Reposted from the NAACP/LDF defendersonline.com.

Mexican immigrants and other Latinos are today being described in terms such as “dangerous” and “criminal.” They are called “lazy” and reported to be “lurking on street corners.” The way they dress is said to be “funny” or “dirty.” They are “flooding the country.”

The new language of anti-Mexican racism is actually drawn on centuries-old images from the white racial framing of African Americans, now repurposed for other people with brown skin.

The current white diatribe targeting Mexican immigrants–revealed in polls, media commentaries, actions of Arizona legislators–is much like the invective used against African Americans during the civil rights era. Where does this language come from? It’s developed over centuries of real racial oppression, including slavery and Jim Crow, by whites that wanted to explain the social order in way that rationalizes the fact that black Americans were consistently at the very bottom of society. Now, a similar strategy is being used against Mexicans, Mexican Americans, and other Latinos.

This white racist frame adapts to new groups by reimposing old racist imagery and stereotypes, with some tweaking.

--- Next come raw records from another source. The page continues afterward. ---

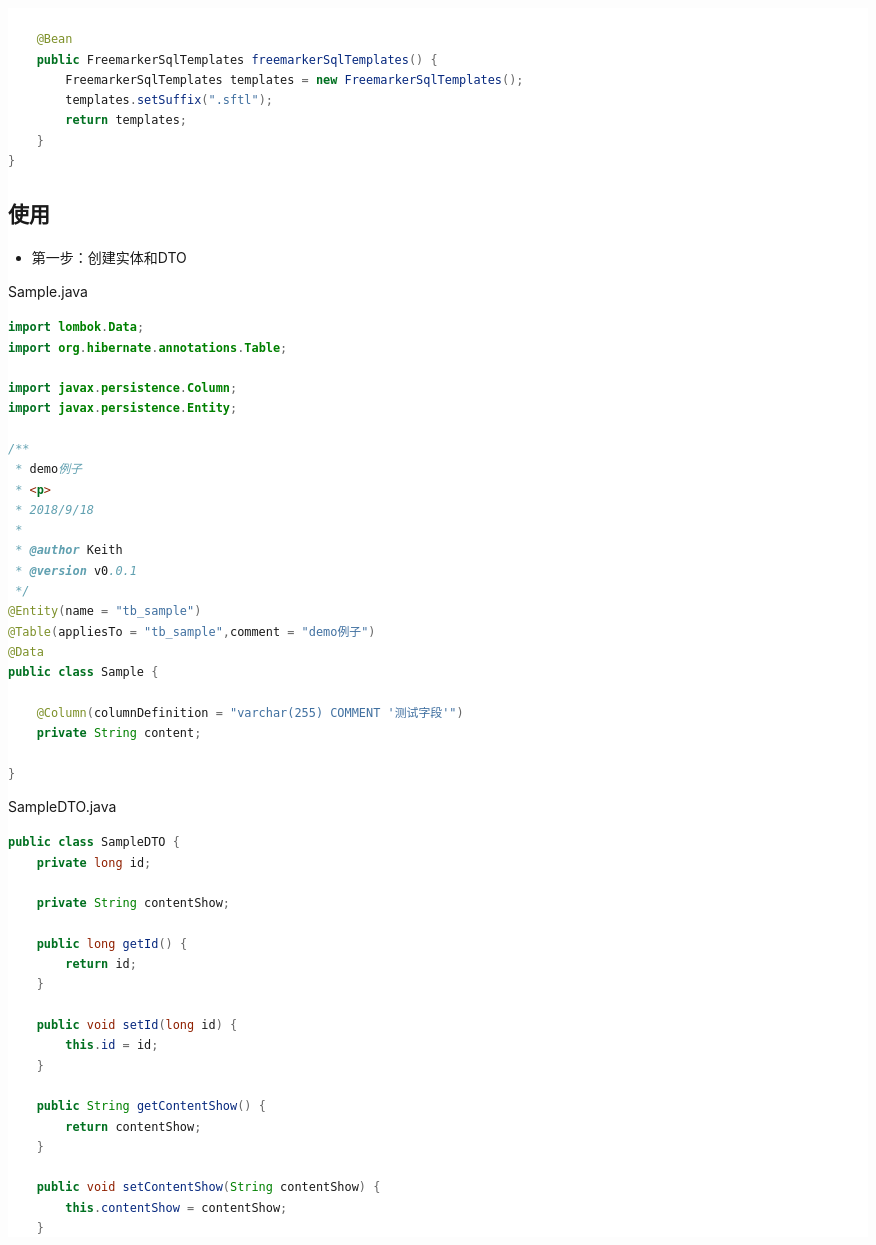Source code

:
 ```java

    @Bean
    public FreemarkerSqlTemplates freemarkerSqlTemplates() {
        FreemarkerSqlTemplates templates = new FreemarkerSqlTemplates();
        templates.setSuffix(".sftl");
        return templates;
    }
}
```


## 使用

- 第一步：创建实体和DTO

Sample.java

```java
import lombok.Data;
import org.hibernate.annotations.Table;

import javax.persistence.Column;
import javax.persistence.Entity;

/**
 * demo例子
 * <p>
 * 2018/9/18
 *
 * @author Keith
 * @version v0.0.1
 */
@Entity(name = "tb_sample")
@Table(appliesTo = "tb_sample",comment = "demo例子")
@Data
public class Sample {

    @Column(columnDefinition = "varchar(255) COMMENT '测试字段'")
    private String content;

}
```

SampleDTO.java

```java
public class SampleDTO {
    private long id;

    private String contentShow;

    public long getId() {
        return id;
    }

    public void setId(long id) {
        this.id = id;
    }

    public String getContentShow() {
        return contentShow;
    }

    public void setContentShow(String contentShow) {
        this.contentShow = contentShow;
    }
```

Today, Mexican immigrants work at some of the most dangerous, difficult and lowest-paying jobs in the country. And, not coincidentally, an anti-Mexican language has emerged to justify their low position in the social order. It’s similar to the strategy of the old anti-black language rationalizing slavery, Jim Crow, and contemporary antiblack racism.

This old language of racism now circulates in new ways as it reverberates and spreads easily via the web. Just last year as concerns about the swine flu virus were widespread, rumors abounded on the Internet that swine flu might be a plot by Mexican immigrants to “reconquer” the U.S. by intentionally spreading the disease here. In the echo chamber of right-wing websites and cable news channels, such rumors often get picked up by mainstream news outlets.

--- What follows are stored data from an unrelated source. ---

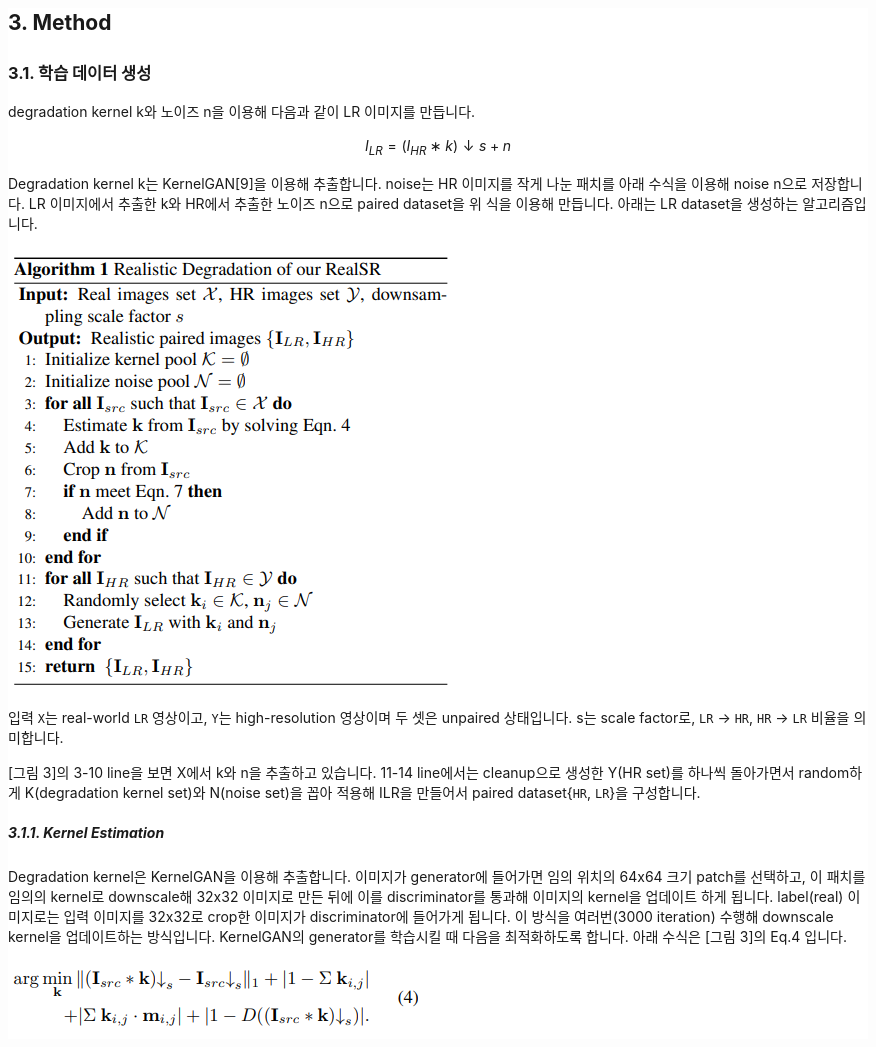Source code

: ## 3. Method

### 3.1. 학습 데이터 생성
degradation kernel k와 노이즈 n을 이용해 다음과 같이 LR 이미지를 만듭니다.

$$
I_{LR}=(I_{HR}∗k)↓s + n
$$

Degradation kernel k는 KernelGAN[9]을 이용해 추출합니다. noise는 HR 이미지를 작게 나눈 패치를 아래 수식을 이용해 noise n으로 저장합니다.
LR 이미지에서 추출한 k와 HR에서 추출한 노이즈 n으로 paired dataset을 위 식을 이용해 만듭니다. 아래는 LR dataset을 생성하는 알고리즘입니다.

![그림 3. Generation logic for degradation image](../../.gitbook/assets/37/realsr_logic.png)

입력 ```X```는 real-world ```LR``` 영상이고, ```Y```는 high-resolution 영상이며 두 셋은 unpaired 상태입니다.
s는 scale factor로, ```LR``` -> ```HR```, ```HR``` -> ```LR``` 비율을 의미합니다.

[그림 3]의 3-10 line을 보면 X에서 k와 n을 추출하고 있습니다. 11-14 line에서는 cleanup으로 생성한 Y(HR set)를 하나씩 돌아가면서 random하게  K(degradation kernel set)와 N(noise set)을 꼽아 적용해 ILR을 만들어서 paired dataset{```HR```, ```LR```}을 구성합니다.

##### 3.1.1. Kernel Estimation
Degradation kernel은 KernelGAN을 이용해 추출합니다. 이미지가 generator에 들어가면 임의 위치의 64x64 크기 patch를 선택하고, 이 패치를 임의의 kernel로 downscale해 32x32 이미지로 만든 뒤에 이를 discriminator를 통과해 이미지의 kernel을 업데이트 하게 됩니다. label(real) 이미지로는 입력 이미지를 32x32로 crop한 이미지가 discriminator에 들어가게 됩니다. 이 방식을 여러번(3000 iteration) 수행해 downscale kernel을 업데이트하는 방식입니다.
KernelGAN의 generator를 학습시킬 때 다음을 최적화하도록 합니다. 아래 수식은 [그림 3]의 Eq.4 입니다.

![그림 4. Kernel estimation equation](../../.gitbook/assets/37/kernel_estimation_equation.png)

Linguistics scholar, Otto Santa Ana, examined language used by mainstream media editors and reporters about Mexican immigrants. He found numerous newspaper articles with comments like this: Public programs are “a lure to immigrants.” The electorate has an appetite for “red meat of deportation.” INS agents catch “a third of their quarry.” We need to “ferret out illegal immigrants.” Today, in Arizona and many other areas in the U.S., whites’ use of the hostile metaphorical language of “burden,” “disease,” “invasion,” and “flooding the country” conveys an overt or subliminal image of Latino immigrants as very threatening and dangerous.

Recently, an Assistant Director of the Texas Election Division jokingly suggested that local white election officials should “speak slowly and loudly, in broken English” to Latino voters in need of the language assistance required under the law. Such mocking is not new, for whites have for centuries mocked the accent and character of English spoken by African Americans.

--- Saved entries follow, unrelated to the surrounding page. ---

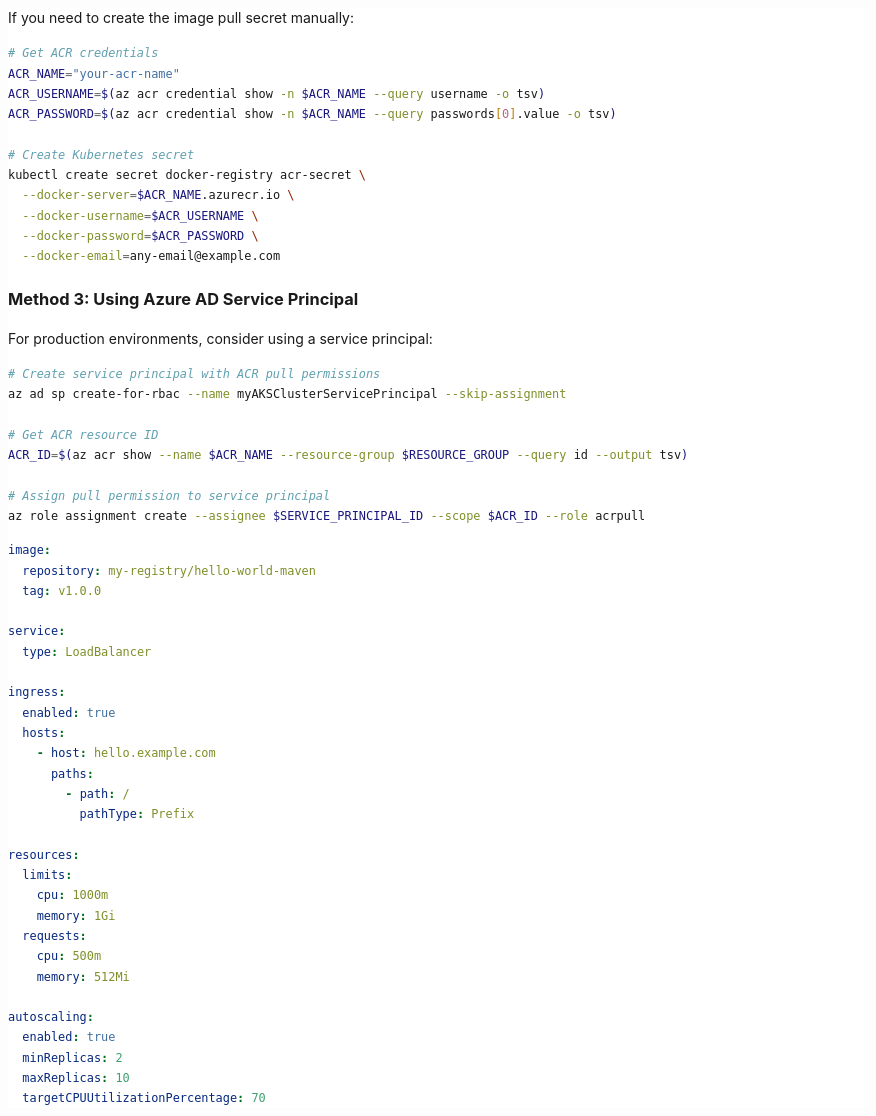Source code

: If you need to create the image pull secret manually:

```bash
# Get ACR credentials
ACR_NAME="your-acr-name"
ACR_USERNAME=$(az acr credential show -n $ACR_NAME --query username -o tsv)
ACR_PASSWORD=$(az acr credential show -n $ACR_NAME --query passwords[0].value -o tsv)

# Create Kubernetes secret
kubectl create secret docker-registry acr-secret \
  --docker-server=$ACR_NAME.azurecr.io \
  --docker-username=$ACR_USERNAME \
  --docker-password=$ACR_PASSWORD \
  --docker-email=any-email@example.com
```

### Method 3: Using Azure AD Service Principal

For production environments, consider using a service principal:

```bash
# Create service principal with ACR pull permissions
az ad sp create-for-rbac --name myAKSClusterServicePrincipal --skip-assignment

# Get ACR resource ID
ACR_ID=$(az acr show --name $ACR_NAME --resource-group $RESOURCE_GROUP --query id --output tsv)

# Assign pull permission to service principal
az role assignment create --assignee $SERVICE_PRINCIPAL_ID --scope $ACR_ID --role acrpull
```

```yaml
image:
  repository: my-registry/hello-world-maven
  tag: v1.0.0

service:
  type: LoadBalancer

ingress:
  enabled: true
  hosts:
    - host: hello.example.com
      paths:
        - path: /
          pathType: Prefix

resources:
  limits:
    cpu: 1000m
    memory: 1Gi
  requests:
    cpu: 500m
    memory: 512Mi

autoscaling:
  enabled: true
  minReplicas: 2
  maxReplicas: 10
  targetCPUUtilizationPercentage: 70
```
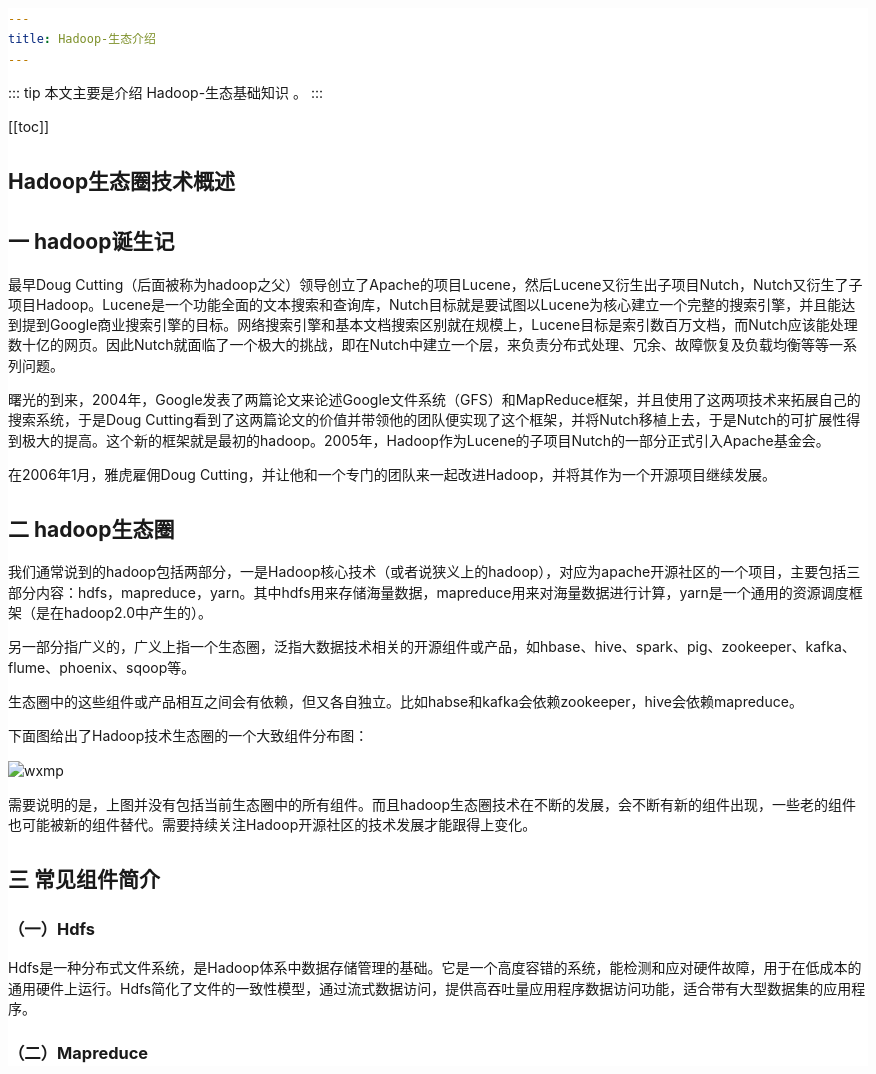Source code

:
 ```yaml
---
title: Hadoop-生态介绍
---
```


::: tip
本文主要是介绍 Hadoop-生态基础知识 。
:::

[[toc]]

## Hadoop生态圈技术概述

## **一 hadoop诞生记**

最早Doug Cutting（后面被称为hadoop之父）领导创立了Apache的项目Lucene，然后Lucene又衍生出子项目Nutch，Nutch又衍生了子项目Hadoop。Lucene是一个功能全面的文本搜索和查询库，Nutch目标就是要试图以Lucene为核心建立一个完整的搜索引擎，并且能达到提到Google商业搜索引擎的目标。网络搜索引擎和基本文档搜索区别就在规模上，Lucene目标是索引数百万文档，而Nutch应该能处理数十亿的网页。因此Nutch就面临了一个极大的挑战，即在Nutch中建立一个层，来负责分布式处理、冗余、故障恢复及负载均衡等等一系列问题。

曙光的到来，2004年，Google发表了两篇论文来论述Google文件系统（GFS）和MapReduce框架，并且使用了这两项技术来拓展自己的搜索系统，于是Doug Cutting看到了这两篇论文的价值并带领他的团队便实现了这个框架，并将Nutch移植上去，于是Nutch的可扩展性得到极大的提高。这个新的框架就是最初的hadoop。2005年，Hadoop作为Lucene的子项目Nutch的一部分正式引入Apache基金会。

在2006年1月，雅虎雇佣Doug Cutting，并让他和一个专门的团队来一起改进Hadoop，并将其作为一个开源项目继续发展。

## **二 hadoop生态圈**

我们通常说到的hadoop包括两部分，一是Hadoop核心技术（或者说狭义上的hadoop），对应为apache开源社区的一个项目，主要包括三部分内容：hdfs，mapreduce，yarn。其中hdfs用来存储海量数据，mapreduce用来对海量数据进行计算，yarn是一个通用的资源调度框架（是在hadoop2.0中产生的）。

另一部分指广义的，广义上指一个生态圈，泛指大数据技术相关的开源组件或产品，如hbase、hive、spark、pig、zookeeper、kafka、flume、phoenix、sqoop等。

生态圈中的这些组件或产品相互之间会有依赖，但又各自独立。比如habse和kafka会依赖zookeeper，hive会依赖mapreduce。

下面图给出了Hadoop技术生态圈的一个大致组件分布图：

 

<img class= "zoom-custom-imgs" :src="$withBase('/assets/img/ds/ecology/intro-1.png')" alt="wxmp">

 

需要说明的是，上图并没有包括当前生态圈中的所有组件。而且hadoop生态圈技术在不断的发展，会不断有新的组件出现，一些老的组件也可能被新的组件替代。需要持续关注Hadoop开源社区的技术发展才能跟得上变化。

## **三 常见组件简介**

### **（一）Hdfs**

Hdfs是一种分布式文件系统，是Hadoop体系中数据存储管理的基础。它是一个高度容错的系统，能检测和应对硬件故障，用于在低成本的通用硬件上运行。Hdfs简化了文件的一致性模型，通过流式数据访问，提供高吞吐量应用程序数据访问功能，适合带有大型数据集的应用程序。

### **（二）Mapreduce**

Anthropologist Jane Hill has pointed to the widespread use of mock Spanish by whites–made-up terms such as “no problemo,” “el cheapo,” “watcho your backo,” “hasty banana,” and “no way, Jose.” These terms incorporate a negative framing of Mexicans and Mexican Americans. As Hill puts it, through the means of mock Spanish “people are endowed with gross sexual appetites, political corruption, laziness, disorders of language, and mental incapacity.” This too is similar to the way whites have mocked black speakers of English, for centuries.

This new language of anti-Mexican racism matters. The way legislators, mainstream media, and everyday folks talk about the issue of immigration matters because it has real consequences for peoples’ lives. If people are deemed “illegal,” it becomes easier to enact laws threatening their existence. If Mexican immigrants are “dangerous,” it becomes easier to deny them basic human rights.

There are many lessons we can learn from earlier civil rights struggle. One of the most important ones is that the right to respect through language is a crucial part of the struggle for equality and human dignity.